Leadership goes beyond simply occupying a position; it encompasses shaping internal culture and reflecting an organization to the outside world. Effective leaders set the tone by establishing organizational values, inspire motivation by creating a sense of purpose, nurture talent through development opportunities, build trust as a foundation for success, and lead through change with resilience and adaptability. By understanding the profound impact of leadership in these areas, organizations can cultivate strong leaders who drive positive organizational culture and foster success.

AI’s Limitations With DEI

Generative AI continues to be a key topic of conversation throughout industries and the search industry is no different. While there are plenty of potential applications for this novel technology, using it as a means of promoting diversity at organizations as well as assisting with DEI initiatives more broadly is definitely a widely held belief. Nevertheless the overarching sentiment is that AI is still a tool so it must be used with awareness and care rather than seen as a solution or a replacement to humans.

AI has become an integral part of our lives, revolutionizing industries and transforming the way we live and work, and the same can be said for the search industry and for DEI initiatives within organizations. “Depending on which side you ask, AI will lead to either a data-driven meritocracy or a DEI crisis,” said Jin Ro, chief product officer at ON Partners. “In an ideal model, AI provides a wide aperture to a larger and more diverse pool of candidates where the best fit would emerge based solely on merit and fit.”

“Nevertheless some limitations exist with this tool that must be considered when using it,” Mr. Ro said. “There are built in social biases. AI models are only as good as its training data. Additionally, there is no recognition of recent events where a situation might require nuance or care. Finally, the internal workings and process are unclear to the user so it is difficult to parse through the source of the output. Nevertheless, AI has incredible potential to help recruiters find a wider pool of talented and qualified talent.”

This is still an early tool and figuring out the balance for where the AI is used and where recruiters make decisions is a key part of the success. “We are still at the very nascent stages of what AI can do and the impact it will have on the hiring market in general. AI, when programmed properly, is exponentially more accurate and efficient at targeting profiles than a human is.

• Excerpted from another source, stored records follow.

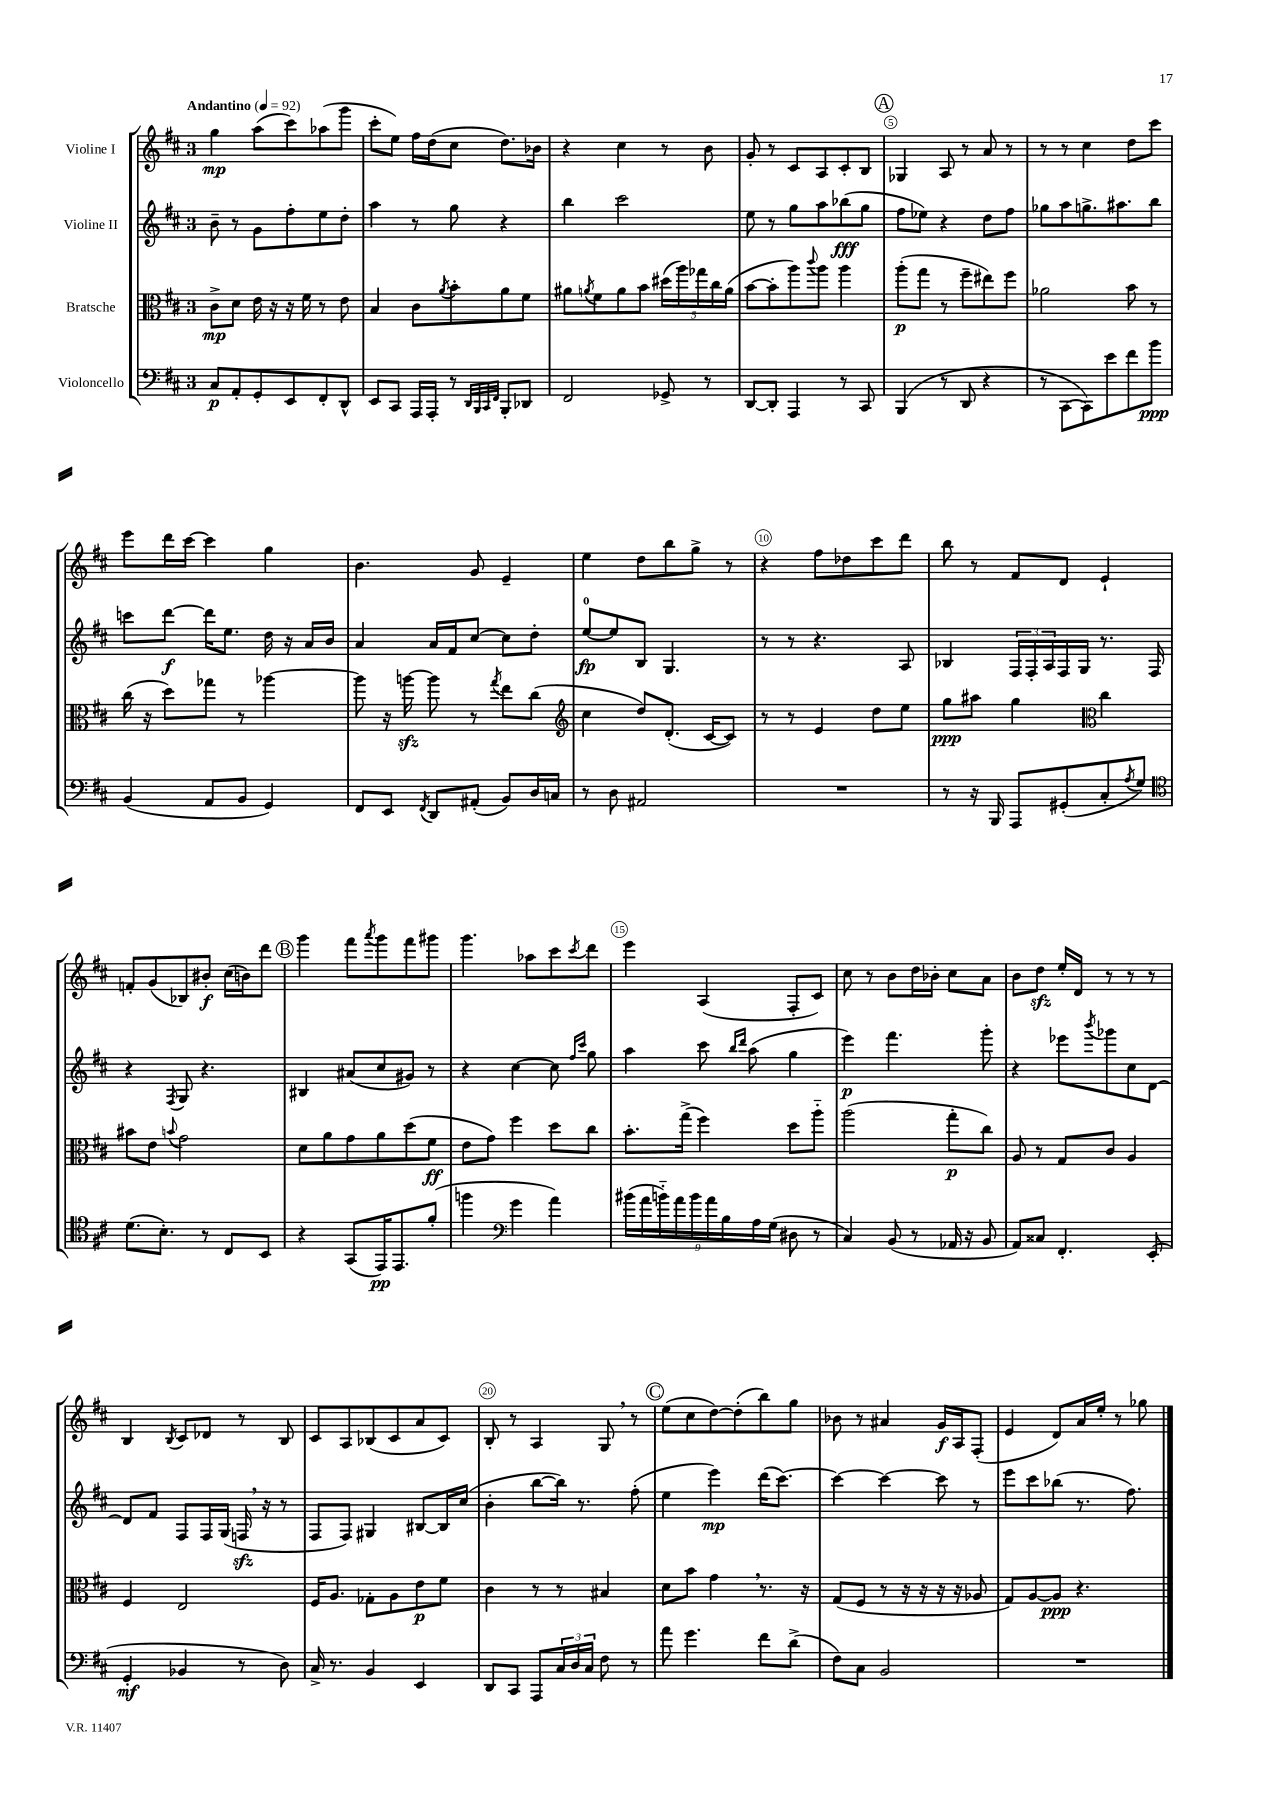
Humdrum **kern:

**kern	**kern	**kern	**kern
*staff4	*staff3	*staff2	*staff1
*clefF4	*clefC3	*clefG2	*clefG2
*k[f#c#]	*k[f#c#]	*k[f#c#]	*k[f#c#]
*M3/4	*M3/4	*M3/4	*M3/4
*MM92	*MM92	*MM92	*MM92
8C#/L	8c#^\L	8b~\	4gg\
8AA'/	8d\J	8r	.
8GG'/	16e\	8g\L	(8aa\L
.	16r	.	.
8EE/	16r	8ff#'\	8ccc#\)
.	16f#\	.	.
8FF#'/	8r	8ee\	(8aa-\
8DD^^/J	8e\	8dd'\J	8ggg\J
=	=	=	=
8EE/L	4B/	4aa\	8ccc#'\L
8CC#/J	.	.	8ee\J)
16AAA/LL	8c#\L	8r	16ff#\LL
16AAA'/JJ	.	.	(16dd\J
.	8qa/	.	.
8r	8b'\	8gg\	8cc#\J
32qqDD/LLL	.	.	.
32qqBBB/	.	.	.
32qqCC#/	.	.	.
32qqFF#/JJJ	.	.	.
8BBB'/L	8a\	4r	8.dd\L)
8DD-/J	8f#\J	.	.
.	.	.	16b-\Jk
=	=	=	=
2FF#/	8a#\L	4bb\	4r
.	8qa/	.	.
.	8f#\	.	.
.	8a\	2ccc#\	4cc#\
.	8b\J	.	.
8GG-^/	(20dd#\LL	.	8r
.	20aa\)	.	.
.	20gg-\	.	.
8r	.	.	8b\
.	20cc#\	.	.
.	(20a\JJ	.	.
=	=	=	=
[8DD/L	[8b\L	8ee\	8g'/
8DD'/]J	8b'\]	8r	8r
4AAA/	8aa\)	8gg\L	8c#/L
.	8qqccc#/	.	.
.	8aa\J	8aa\	8A/
8r	4aa\	(8bb-\	8c#'/
8CC#/	.	8gg\J	8B/J
=	=	=	=
(4BBB/	(8aa'\L	8ff#\L	4G-/
.	8gg\J	8ee-\J)	.
8r	8r	4r	8A/
8DD/	8ff#~\L	.	8r
4r	8ee#\)	8dd\L	8a/
.	8ff#\J	8ff#\J	8r
=	=	=	=
8r	2a-\	8gg-\L	8r
[8CC#\L	.	8aa\	8r
8CC#\])	.	8.gg^\	4cc#\
8e\	.	.	.
.	.	8.aa#\	.
8f#\	8b\	.	8dd\L
8b\J	8r	8bb\J	8ccc#\J
=	=	=	=
(4BB/	(16cc#\	8ccc\L	8eee\L
.	16r	.	.
.	8dd\L)	[8ddd\J	16ddd\L
.	.	.	[16ccc#\JJ
8AA/L	8gg-\J	16ddd\]LK	4ccc#\]
.	.	8.ee\J	.
8BB/J	8r	.	.
4GG/)	[4aa-\	16dd\	4gg\
.	.	16r	.
.	.	16a/LL	.
.	.	16b/JJ	.
=	=	=	=
8FF#/L	8aa-\]	4a/	4.b\
8EE/J	16r	.	.
.	[16aa\	.	.
8qFF#/	.	.	.
8DD/L	8aa\]	16a/LL	.
.	.	16f#/J	.
(8AA#'/J	8r	[8cc#/J	8g/
.	8qgg/	.	.
8BB/L)	8ee\L	8cc#\]L	4e~/
16D/L	(8cc#\J	8dd'\J	.
16C/JJ	.	.	.
=	=	=	=
*	*clefG2	*	*
8r	4cc#\	[8ee/L	4ee\
8D\	.	8ee/]	.
2AA#/	8dd/L)	8B/J	8dd\L
.	(8.d'/J	4.G/	8bb\
.	.	.	8gg^\J
.	[16c#/LK	.	.
.	8c#/]J)	.	8r
=	=	=	=
2.r	8r	8r	4r
.	8r	8r	.
.	4e/	4.r	8ff#\L
.	.	.	8dd-\
.	8dd\L	.	8ccc#\
.	8ee\J	8A/	8ddd\J
=	=	=	=
8r	8gg\L	4B-/	8bb\
16r	8aa#\J	.	8r
16BBB/	.	.	.
8AAA/L	4gg\	24F#/LL	8f#/L
.	.	24F#'/	.
.	.	24A/	.
(8GG#'/	.	16F#/	8d/J
.	.	16G/JJ	.
*	*clefC3	*	*
8C#'/	4cc#\	8.r	4e`/
8qA/	.	.	.
8G/J)	.	.	.
.	.	16F#/	.
=	=	=	=
*clefC4	*	*	*
(8.d\L	8b#\L	4r	8f'/L
.	8e\J	.	(8g/
8.B'\J)	.	.	.
.	8qqb/	8qF#/	.
.	2g\	8G/	8B-/)
8r	.	4.r	8b#'/J
8C#/L	.	.	(16cc#\LL
.	.	.	16b\J)
8BB/J	.	.	8ddd\J
=	=	=	=
4r	8d\L	4B#/	4ggg\
.	8a\	.	.
(8GG/L	8g\	(8a#/L	8fff#\L
.	.	.	8qaaa/
16EE/K)	8a\	8cc#/	8ggg\
8.EE/	.	.	.
.	(8dd\	8g#/J)	8fff#\
(8f#'/J	8f#\J	8r	8ggg#\J
=	=	=	=
4ff\	8e\L	4r	4.ggg\
.	8g\J)	.	.
*clefF4	*	*	*
4g\	4ff#\	[4cc#\	.
.	.	.	8aa-\L
4a\)	8dd\L	8cc#\]	8ccc#\
.	.	16qqff#/LL	.
.	.	16qqccc#/JJ	8qccc#/
.	8cc#\J	8gg\	8ddd\J
=	=	=	=
(18b#\LL	8.b'\L	4aa\	4eee\
18a\	.	.	.
18b'~\)	.	.	.
18a\	.	.	.
.	(16gg^\Jk	.	.
18b\	.	.	.
.	4ff#\)	8ccc#\	(4A/
18a\	.	.	.
18B\	.	.	.
.	.	16qqbb/LL	.
.	.	16qqddd/JJ	.
.	.	(8aa\	.
18A\	.	.	.
(18G\JJ	.	.	.
8D#\	8dd\L	4gg\	8F#'/L
8r	8aa'~\J	.	8c#/J)
=	=	=	=
4C#/)	(2aa\	4eee\)	8cc#\
.	.	.	8r
(8BB/	.	4.fff#\	8b\L
8r	.	.	16dd\L
.	.	.	16b-'\JJ
16AA-/	8gg'\L	.	8cc#\L
16r	.	.	.
8BB/	8cc#\J)	8ggg'\	8a\J
=	=	=	=
8AA/L)	8A/	4r	8b\L
8C##/J	8r	.	8dd\J
4.FF#'/	8G/L	8eee-\L	16ee'/LL
.	.	.	16d/JJ
.	.	8qbbb/	.
.	8c#/J	8ggg-\	8r
.	4A/	8cc#\	8r
(8EE'/	.	[8d\J	8r
=	=	=	=
4GG'/	4F#/	8d/]L	4B/
.	.	8f#/J	.
.	.	.	8qB/
4BB-/	2E/	8F#/L	8c#/L
.	.	16F#/L	8d-/J
.	.	(16G/JJ	.
8r	.	16F/	8r
.	.	16r	.
8D\)	.	8r	8B/
=	=	=	=
16C#^/	16F#/LK	8F#/L	8c#/L
8.r	8.A/J	.	.
.	.	8F#/J)	8A/
4BB/	8G-'\L	4G#/	(8B-/
.	8A\	.	8c#/
4EE/	8e\	[8B#/L	8a/
.	8f#\J	16B#/]L	8c#/J)
.	.	(16cc#/JJ	.
=	=	=	=
8DD/L	4c#\	4b'\	8B'/
8CC#/J	.	.	8r
8AAA/L	8r	[8bb\L	4A/
24C#/L	8r	16bb\]Jk)	.
24D/	.	.	.
.	.	8.r	.
24C#/JJ	.	.	.
8F#\	4B#/	.	8G/
8r	.	(8ff#'\	8r
=	=	=	=
8a\	8d\L	4ee\	(8ee\L
4.g\	8b\J	.	8cc#\
.	4g\	4eee\)	[8dd\)
.	.	.	(8dd'\]
8f#\L	8.r	(16ddd\LK	8bb\)
.	.	[8.ccc#\J)	.
(8d^\J	.	.	8gg\J
.	16r	.	.
=	=	=	=
8F#\L)	(8G/L	4ccc#\_	8b-\
8C#\J	8F#/J	.	8r
2BB/	8r	4ccc#\_	4a#/
.	16r	.	.
.	16r	.	.
.	16r	8ccc#\]	16g/LL
.	16r	.	16A/J
.	8A-/	8r	(8F#'/J
=	=	=	=
2.r	8G/L)	8eee\L	4e/
.	[8A/	8ccc#\	.
.	8A/]J	(8bb-\J	8d/L)
.	4.r	8.r	16a/L
.	.	.	16ee'/JJ
.	.	.	8r
.	.	8.ff#\)	.
.	.	.	8gg-\
==	==	==	==
*-	*-	*-	*-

However, once a profile has been identified by AI, I still believe that the most sought after candidates will expect to be contacted by a human being – not by an AI bot.” said Dana Feller, founder & managing partner Hudson Gate.

Finally, the most important piece of the puzzle when it comes to DEI is to remember that at the end of the day, while an organization may have leadership that cares about DEI, it is incredibly difficult to make these goals a reality if the company doesn’t align their DEI perspective with their business goals. It has already been proven time and time again– in studies from Deloitte that diverse organizations are twice as likely to exceed revenue goals, proving diversity increases the capacity for innovation, and others – that organizations with a diversity of viewpoints are more profitable than homogenous ones.